INSTRUCTIONS FOR THE TASK — Every entry must come back exactly as it was given.

Saved entries:

■ ■ ■ ■

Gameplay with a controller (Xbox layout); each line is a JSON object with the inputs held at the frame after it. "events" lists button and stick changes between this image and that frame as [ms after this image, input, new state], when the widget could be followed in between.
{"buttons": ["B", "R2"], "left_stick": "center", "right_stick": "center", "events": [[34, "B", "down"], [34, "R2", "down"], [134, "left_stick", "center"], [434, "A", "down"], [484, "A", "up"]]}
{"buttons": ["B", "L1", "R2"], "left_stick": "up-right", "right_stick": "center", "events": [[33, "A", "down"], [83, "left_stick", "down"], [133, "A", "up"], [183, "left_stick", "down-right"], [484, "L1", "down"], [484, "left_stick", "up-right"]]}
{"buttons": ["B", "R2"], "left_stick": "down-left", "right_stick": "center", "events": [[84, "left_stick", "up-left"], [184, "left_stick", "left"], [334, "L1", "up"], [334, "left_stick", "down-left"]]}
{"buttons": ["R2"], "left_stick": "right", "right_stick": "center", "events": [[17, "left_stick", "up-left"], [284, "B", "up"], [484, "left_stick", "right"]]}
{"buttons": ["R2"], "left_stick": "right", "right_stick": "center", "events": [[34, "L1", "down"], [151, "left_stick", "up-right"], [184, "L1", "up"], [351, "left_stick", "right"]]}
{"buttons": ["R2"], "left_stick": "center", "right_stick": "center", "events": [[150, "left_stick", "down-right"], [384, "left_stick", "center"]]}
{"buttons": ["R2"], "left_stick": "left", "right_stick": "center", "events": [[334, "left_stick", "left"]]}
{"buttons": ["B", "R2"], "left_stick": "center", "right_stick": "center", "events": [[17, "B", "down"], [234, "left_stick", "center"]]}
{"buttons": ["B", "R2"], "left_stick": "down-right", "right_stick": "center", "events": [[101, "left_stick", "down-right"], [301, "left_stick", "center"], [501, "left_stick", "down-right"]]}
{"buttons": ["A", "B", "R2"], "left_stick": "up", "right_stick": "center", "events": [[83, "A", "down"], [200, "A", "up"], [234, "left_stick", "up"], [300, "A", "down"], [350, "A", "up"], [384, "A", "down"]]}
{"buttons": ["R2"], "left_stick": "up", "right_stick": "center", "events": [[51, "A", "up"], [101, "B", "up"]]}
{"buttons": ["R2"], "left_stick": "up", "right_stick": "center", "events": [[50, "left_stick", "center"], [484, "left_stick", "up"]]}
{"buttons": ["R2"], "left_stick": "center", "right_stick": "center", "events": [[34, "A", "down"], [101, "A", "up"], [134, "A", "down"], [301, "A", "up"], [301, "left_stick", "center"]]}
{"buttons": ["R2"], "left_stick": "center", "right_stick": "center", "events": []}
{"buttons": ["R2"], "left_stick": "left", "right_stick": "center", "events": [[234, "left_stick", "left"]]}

■ ■ ■ ■

TASK SOLUTION —
Gameplay with a controller (Xbox layout); each line is a JSON object with the inputs held at the frame after it. "events" lists button and stick changes between this image and that frame as [ms after this image, input, new state], when the widget could be followed in between.
{"buttons": ["B", "R2"], "left_stick": "center", "right_stick": "center", "events": [[34, "B", "down"], [34, "R2", "down"], [134, "left_stick", "center"], [434, "A", "down"], [484, "A", "up"]]}
{"buttons": ["B", "L1", "R2"], "left_stick": "up-right", "right_stick": "center", "events": [[33, "A", "down"], [83, "left_stick", "down"], [133, "A", "up"], [183, "left_stick", "down-right"], [484, "L1", "down"], [484, "left_stick", "up-right"]]}
{"buttons": ["B", "R2"], "left_stick": "down-left", "right_stick": "center", "events": [[84, "left_stick", "up-left"], [184, "left_stick", "left"], [334, "L1", "up"], [334, "left_stick", "down-left"]]}
{"buttons": ["R2"], "left_stick": "right", "right_stick": "center", "events": [[17, "left_stick", "up-left"], [284, "B", "up"], [484, "left_stick", "right"]]}
{"buttons": ["R2"], "left_stick": "right", "right_stick": "center", "events": [[34, "L1", "down"], [151, "left_stick", "up-right"], [184, "L1", "up"], [351, "left_stick", "right"]]}
{"buttons": ["R2"], "left_stick": "center", "right_stick": "center", "events": [[150, "left_stick", "down-right"], [384, "left_stick", "center"]]}
{"buttons": ["R2"], "left_stick": "left", "right_stick": "center", "events": [[334, "left_stick", "left"]]}
{"buttons": ["B", "R2"], "left_stick": "center", "right_stick": "center", "events": [[17, "B", "down"], [234, "left_stick", "center"]]}
{"buttons": ["B", "R2"], "left_stick": "down-right", "right_stick": "center", "events": [[101, "left_stick", "down-right"], [301, "left_stick", "center"], [501, "left_stick", "down-right"]]}
{"buttons": ["A", "B", "R2"], "left_stick": "up", "right_stick": "center", "events": [[83, "A", "down"], [200, "A", "up"], [234, "left_stick", "up"], [300, "A", "down"], [350, "A", "up"], [384, "A", "down"]]}
{"buttons": ["R2"], "left_stick": "up", "right_stick": "center", "events": [[51, "A", "up"], [101, "B", "up"]]}
{"buttons": ["R2"], "left_stick": "up", "right_stick": "center", "events": [[50, "left_stick", "center"], [484, "left_stick", "up"]]}
{"buttons": ["R2"], "left_stick": "center", "right_stick": "center", "events": [[34, "A", "down"], [101, "A", "up"], [134, "A", "down"], [301, "A", "up"], [301, "left_stick", "center"]]}
{"buttons": ["R2"], "left_stick": "center", "right_stick": "center", "events": []}
{"buttons": ["R2"], "left_stick": "left", "right_stick": "center", "events": [[234, "left_stick", "left"]]}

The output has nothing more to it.